• _Yang Perlu Dilakukan_
Berapa luas hutan hujan asli yang terselamatkan dari konsesi PT MJR dan PT KCP menurut potongan teks tentang putusan PTUN Jakarta?

• _Potongan Teks_

Berita / Nusantara /
Gugatan Dua Perusahaan Sawit Ditolak PTUN Jakarta, tapi Perjuangan Suku Awyu Belum Usai
Gregorius Yame, masyarakat asli Papua Suku Awyu (kiri) saat menghadiri sidang kasus pencabutan izin kawasan hutan di PTUN Jakarta. foto: Muhammad Adimaja / Greenpeace
Jakarta, elaeis.co - Gugatan dua perusahaan sawit, PT Megakarya Jaya Raya (MJR) dan PT Kartika Cipta Pratama (KCP), terhadap Menteri Lingkungan Hidup dan Kehutanan (LHK) ditolak Pengadilan Tata Usaha Negara (PTUN) Jakarta.
Putusan ini menyelamatkan 65.415 hektare hutan hujan asli dari konsesi PT MJR dan PT KCP di wilayah adat Suku Awyu, Papua Selatan. Kedua perusahaan tidak boleh melakukan deforestasi dalam area tersebut dan hanya boleh menjalankan bisnis di 8.828 hektare lahan hutan milik masyarakat adat yang telah dibuka oleh pemegang kedua konsesi.

• _Catatan Tersimpan_
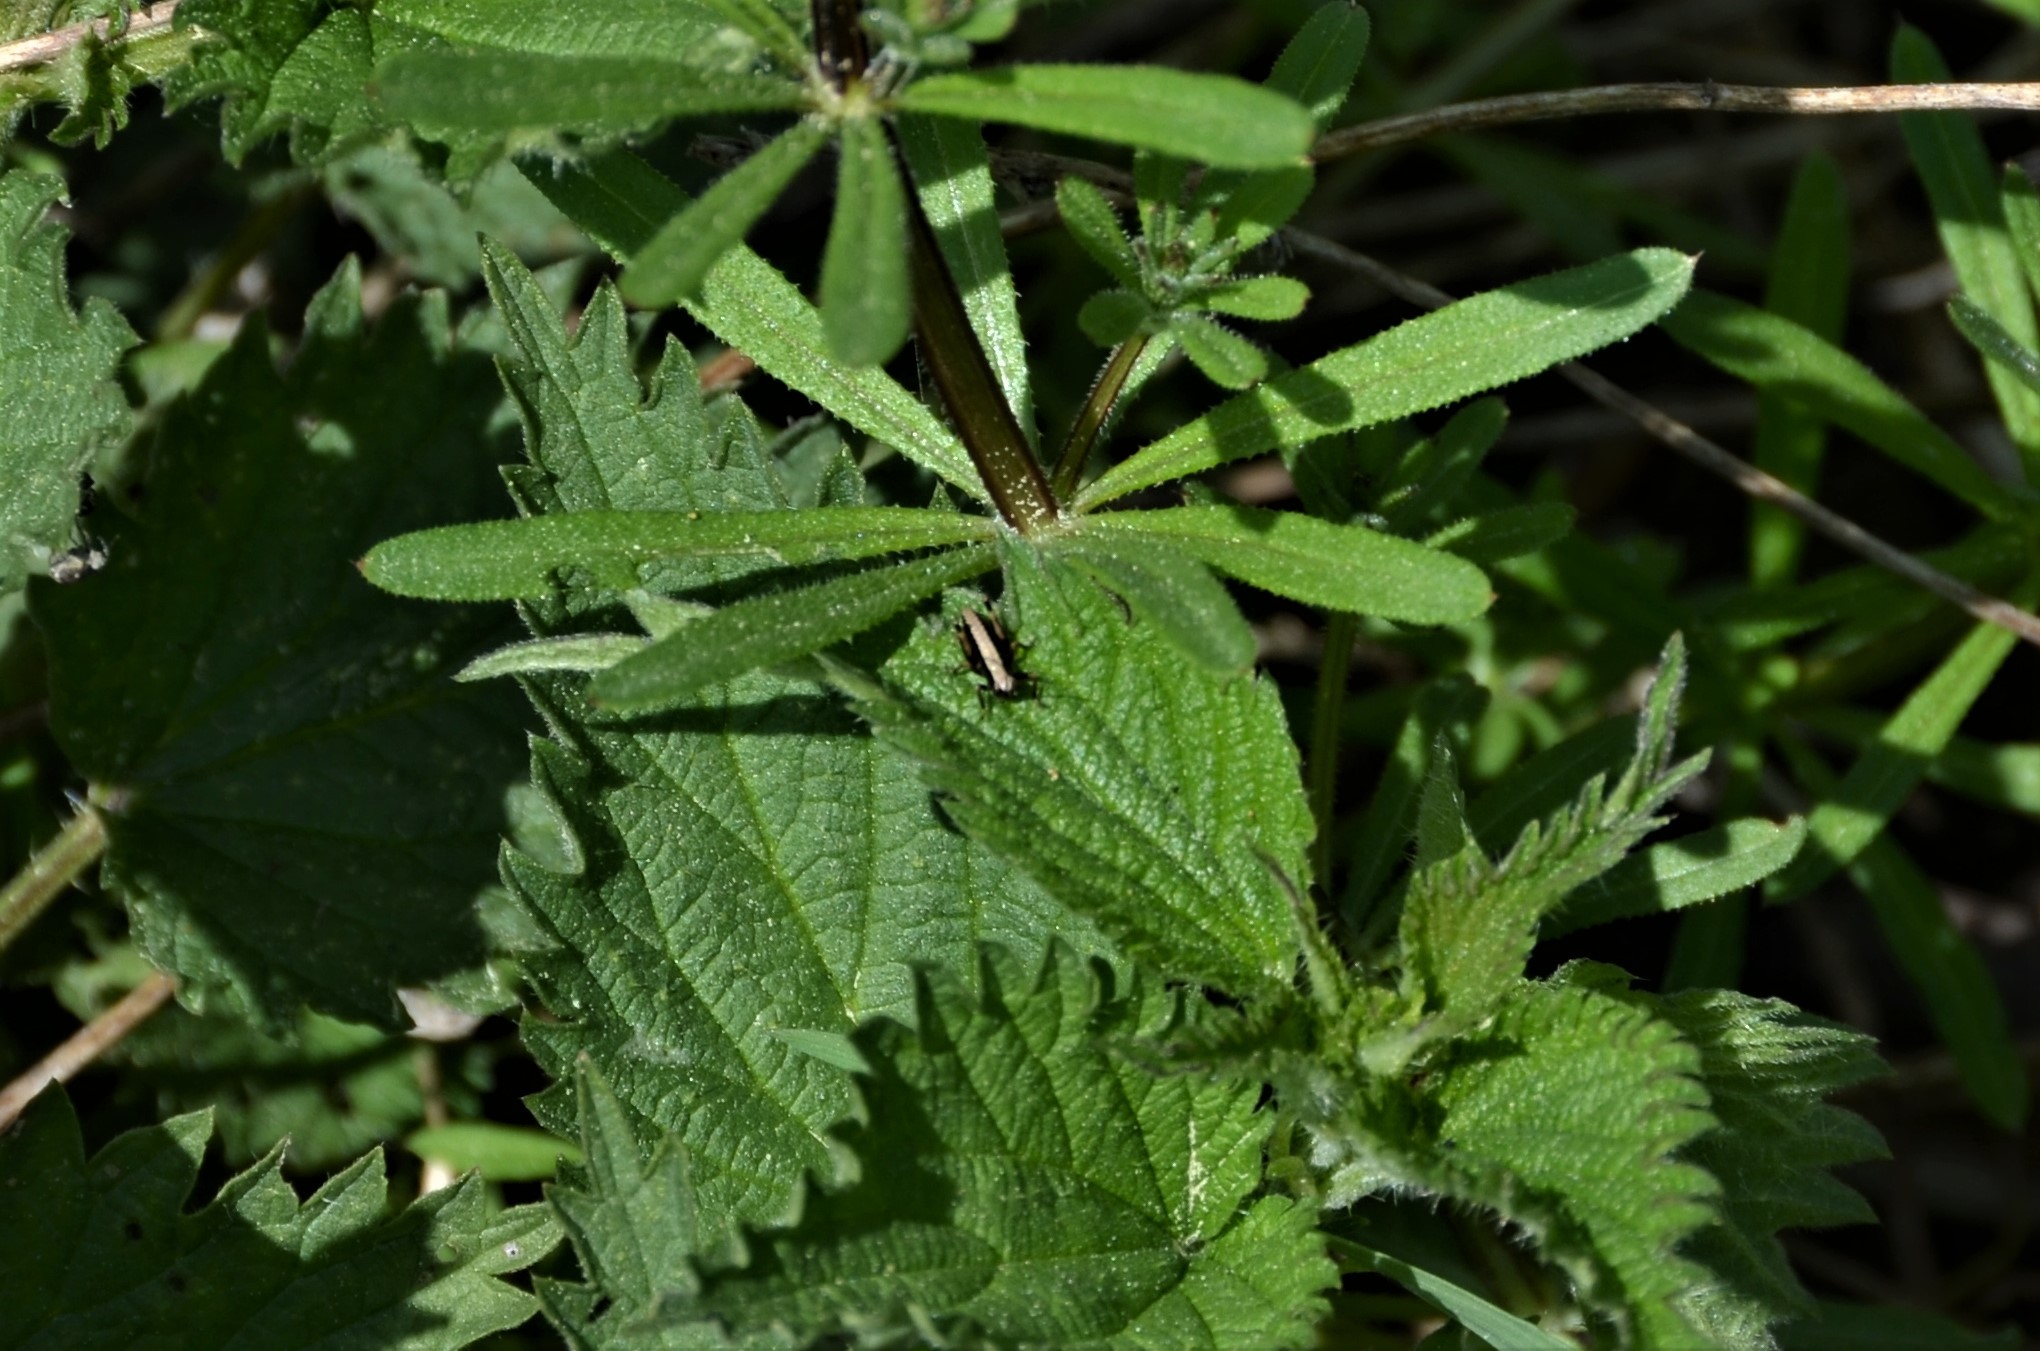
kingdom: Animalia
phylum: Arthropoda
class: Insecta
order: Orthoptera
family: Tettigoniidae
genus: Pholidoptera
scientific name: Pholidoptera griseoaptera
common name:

• _Jawaban yang Diharapkan_
65.415 hektare.